### [Work instructions]
Could you give the entries again, exactly as written?

### [Excerpted records]
·····

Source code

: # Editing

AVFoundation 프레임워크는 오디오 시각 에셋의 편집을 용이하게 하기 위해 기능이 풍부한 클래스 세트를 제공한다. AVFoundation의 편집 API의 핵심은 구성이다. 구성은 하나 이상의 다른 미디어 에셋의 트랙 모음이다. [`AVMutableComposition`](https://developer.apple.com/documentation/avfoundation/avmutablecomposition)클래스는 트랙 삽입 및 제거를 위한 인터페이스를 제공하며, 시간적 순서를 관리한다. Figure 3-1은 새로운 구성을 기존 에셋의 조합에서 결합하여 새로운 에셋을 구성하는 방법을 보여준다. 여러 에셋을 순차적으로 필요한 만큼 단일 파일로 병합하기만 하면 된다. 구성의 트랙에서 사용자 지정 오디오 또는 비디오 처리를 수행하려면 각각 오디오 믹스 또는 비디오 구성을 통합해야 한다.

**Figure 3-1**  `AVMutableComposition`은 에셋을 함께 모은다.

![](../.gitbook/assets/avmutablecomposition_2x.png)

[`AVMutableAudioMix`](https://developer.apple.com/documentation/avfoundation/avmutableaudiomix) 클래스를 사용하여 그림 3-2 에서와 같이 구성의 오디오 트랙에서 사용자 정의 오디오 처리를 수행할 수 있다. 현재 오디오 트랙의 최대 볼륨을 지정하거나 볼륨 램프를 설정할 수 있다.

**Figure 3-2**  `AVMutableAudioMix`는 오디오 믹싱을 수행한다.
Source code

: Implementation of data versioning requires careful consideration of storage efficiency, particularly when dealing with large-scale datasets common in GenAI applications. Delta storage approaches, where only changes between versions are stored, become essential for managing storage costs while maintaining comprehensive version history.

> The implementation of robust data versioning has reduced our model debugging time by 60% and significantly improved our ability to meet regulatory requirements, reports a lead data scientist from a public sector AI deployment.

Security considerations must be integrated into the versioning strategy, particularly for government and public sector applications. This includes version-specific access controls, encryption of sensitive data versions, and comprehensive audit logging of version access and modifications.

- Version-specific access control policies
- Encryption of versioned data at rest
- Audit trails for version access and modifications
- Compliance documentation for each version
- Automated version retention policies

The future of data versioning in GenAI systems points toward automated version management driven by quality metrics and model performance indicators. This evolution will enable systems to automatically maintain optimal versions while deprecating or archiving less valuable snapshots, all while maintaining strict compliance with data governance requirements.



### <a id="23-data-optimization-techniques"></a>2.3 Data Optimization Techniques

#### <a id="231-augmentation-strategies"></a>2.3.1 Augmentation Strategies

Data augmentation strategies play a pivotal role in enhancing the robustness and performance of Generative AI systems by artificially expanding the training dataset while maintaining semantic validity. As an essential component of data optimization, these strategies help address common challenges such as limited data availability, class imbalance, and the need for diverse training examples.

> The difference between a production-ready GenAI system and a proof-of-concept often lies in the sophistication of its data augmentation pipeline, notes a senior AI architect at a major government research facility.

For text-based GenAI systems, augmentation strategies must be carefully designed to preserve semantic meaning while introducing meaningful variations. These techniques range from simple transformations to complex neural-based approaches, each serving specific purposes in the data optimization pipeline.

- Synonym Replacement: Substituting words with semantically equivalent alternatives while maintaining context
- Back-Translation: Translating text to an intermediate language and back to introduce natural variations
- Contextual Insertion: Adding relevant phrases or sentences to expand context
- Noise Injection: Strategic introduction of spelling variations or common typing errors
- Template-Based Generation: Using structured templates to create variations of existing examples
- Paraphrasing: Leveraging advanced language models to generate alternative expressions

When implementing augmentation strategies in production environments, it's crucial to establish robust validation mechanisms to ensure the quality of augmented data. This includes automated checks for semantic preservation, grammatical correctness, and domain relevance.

·····

### [Output]
Source code

: # Editing

AVFoundation 프레임워크는 오디오 시각 에셋의 편집을 용이하게 하기 위해 기능이 풍부한 클래스 세트를 제공한다. AVFoundation의 편집 API의 핵심은 구성이다. 구성은 하나 이상의 다른 미디어 에셋의 트랙 모음이다. [`AVMutableComposition`](https://developer.apple.com/documentation/avfoundation/avmutablecomposition)클래스는 트랙 삽입 및 제거를 위한 인터페이스를 제공하며, 시간적 순서를 관리한다. Figure 3-1은 새로운 구성을 기존 에셋의 조합에서 결합하여 새로운 에셋을 구성하는 방법을 보여준다. 여러 에셋을 순차적으로 필요한 만큼 단일 파일로 병합하기만 하면 된다. 구성의 트랙에서 사용자 지정 오디오 또는 비디오 처리를 수행하려면 각각 오디오 믹스 또는 비디오 구성을 통합해야 한다.

**Figure 3-1**  `AVMutableComposition`은 에셋을 함께 모은다.

![](../.gitbook/assets/avmutablecomposition_2x.png)

[`AVMutableAudioMix`](https://developer.apple.com/documentation/avfoundation/avmutableaudiomix) 클래스를 사용하여 그림 3-2 에서와 같이 구성의 오디오 트랙에서 사용자 정의 오디오 처리를 수행할 수 있다. 현재 오디오 트랙의 최대 볼륨을 지정하거나 볼륨 램프를 설정할 수 있다.

**Figure 3-2**  `AVMutableAudioMix`는 오디오 믹싱을 수행한다.
Source code

: Implementation of data versioning requires careful consideration of storage efficiency, particularly when dealing with large-scale datasets common in GenAI applications. Delta storage approaches, where only changes between versions are stored, become essential for managing storage costs while maintaining comprehensive version history.

> The implementation of robust data versioning has reduced our model debugging time by 60% and significantly improved our ability to meet regulatory requirements, reports a lead data scientist from a public sector AI deployment.

Security considerations must be integrated into the versioning strategy, particularly for government and public sector applications. This includes version-specific access controls, encryption of sensitive data versions, and comprehensive audit logging of version access and modifications.

- Version-specific access control policies
- Encryption of versioned data at rest
- Audit trails for version access and modifications
- Compliance documentation for each version
- Automated version retention policies

The future of data versioning in GenAI systems points toward automated version management driven by quality metrics and model performance indicators. This evolution will enable systems to automatically maintain optimal versions while deprecating or archiving less valuable snapshots, all while maintaining strict compliance with data governance requirements.



### <a id="23-data-optimization-techniques"></a>2.3 Data Optimization Techniques

#### <a id="231-augmentation-strategies"></a>2.3.1 Augmentation Strategies

Data augmentation strategies play a pivotal role in enhancing the robustness and performance of Generative AI systems by artificially expanding the training dataset while maintaining semantic validity. As an essential component of data optimization, these strategies help address common challenges such as limited data availability, class imbalance, and the need for diverse training examples.

> The difference between a production-ready GenAI system and a proof-of-concept often lies in the sophistication of its data augmentation pipeline, notes a senior AI architect at a major government research facility.

For text-based GenAI systems, augmentation strategies must be carefully designed to preserve semantic meaning while introducing meaningful variations. These techniques range from simple transformations to complex neural-based approaches, each serving specific purposes in the data optimization pipeline.

- Synonym Replacement: Substituting words with semantically equivalent alternatives while maintaining context
- Back-Translation: Translating text to an intermediate language and back to introduce natural variations
- Contextual Insertion: Adding relevant phrases or sentences to expand context
- Noise Injection: Strategic introduction of spelling variations or common typing errors
- Template-Based Generation: Using structured templates to create variations of existing examples
- Paraphrasing: Leveraging advanced language models to generate alternative expressions

When implementing augmentation strategies in production environments, it's crucial to establish robust validation mechanisms to ensure the quality of augmented data. This includes automated checks for semantic preservation, grammatical correctness, and domain relevance.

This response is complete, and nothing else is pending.